LangSmith Incident on May 1, 2025

2 min read

Requests to the US LangSmith API from both the web application and SDKs experienced an elevated error rate for 28 minutes on May 1, 2025 (starting at 14:35 UTC and ending at 15:03 UTC). During the incident window, approximately 55% of all API requests failed with a connection error. This impacted all endpoints accessible through the API, including endpoints for run ingestion and data fetching.

A conflicting DNS record was accidentally left over during a migration between certificate renewal automation technologies at the end of January. This conflicting record caused renewal to fail all attempts at rotation during the month of April. Once the certificate expired, the LangSmith UI showed “Your connection is not private” when loaded, and all new connection attempts to the LangSmith API failed if they verified SSL.

Once the root cause was identified, the conflicting DNS record was deleted and a manual SSL certificate renewal was triggered, which restored SSL connectivity.

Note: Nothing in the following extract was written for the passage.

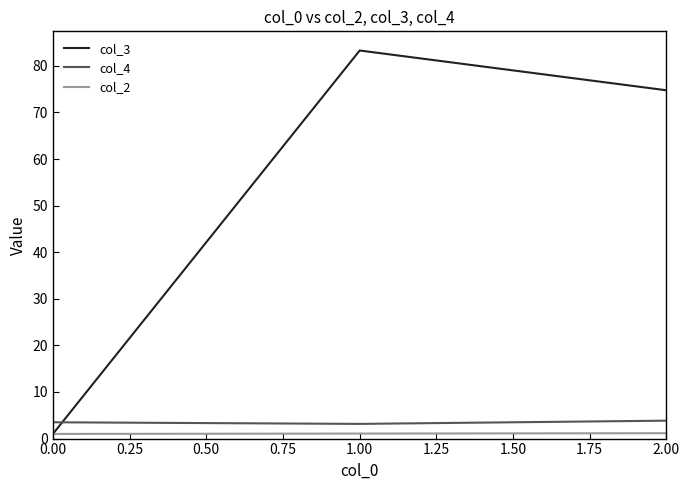

True or false: col_3 has a value of 1.0 at 0.00.

True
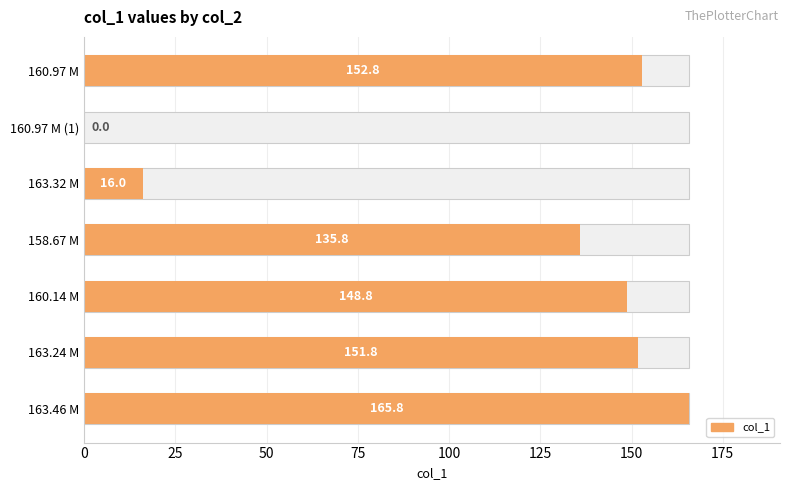

How many values exceed 148?

4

This incident happened due to a combination of human error and lack of observability for cert renewal automation and SSL certificate expiry. The incident was not initially discovered with proactive monitoring - it was instead first reported by both internal and external users. This further pointed to observability gaps that needed closing.

Incident timeline

💡
All timestamps are in UTC
Time Event
January 31, 2025 13:35 Migration to new certificate renewal automation completed, new certificates issued
January 31, 2025 16:07 Conflicting DNS record created via dangling Terraform code
April 1, 2025 Certificate renewal automation begins failed attempts to renew
May 1, 2025 14:35 Certificate expired
May 1, 2025 14:41 Initial user report of certificate expiry error
May 1, 2025 14:47 Root cause identified.
May 1, 2025 14:49 Conflicting DNS record deleted. Manual request to renew certificate issued.
May 1, 2025 14:54 Public incident status page published.
May 1, 2025 15:03 New certificate issuance completed, availability restored.

Analysis

The indicators of certificate renewal failures included a certificate resource stuck in “pending” status and error logs in the component managing the renewal.

Resolution

Once we identified the root cause, we were able to restore availability quickly by deleting the conflicting DNS record and manually requesting certificate renewal.

Next Steps

The human error component of this incident involved:

  • Missing deleting the conflicting Google-managed SSL certificate in Terraform code
  • An incorrect assumption that we had certificate expiry monitors in place that would remain valid after migration

There were a few contributing factors to the duration of this incident and the slowness of our public response:

  • Recent change of log destinations for Kubernetes system components omitted the new component, so manual troubleshooting was required
  • Migration between status page providers in progress at the time - this delayed status page publishing

With all of this in mind, we have taken steps to prevent this failure — and others like it — from happening again:

  1. Added certificate expiry monitors for LangSmith domains
  2. Added monitors for significant drops in run ingestion volume
  3. Ensured all Kubernetes system component logs are ingested
  4. In Progress: Monitor error logs from all Kubernetes system namespaces
  5. In Progress: Building an internal dashboard for critical Kubernetes system workflows like certificate renewal

We take the reliability of our platform seriously, and we will invest in this area and others to continue improving our incident response process and reliability.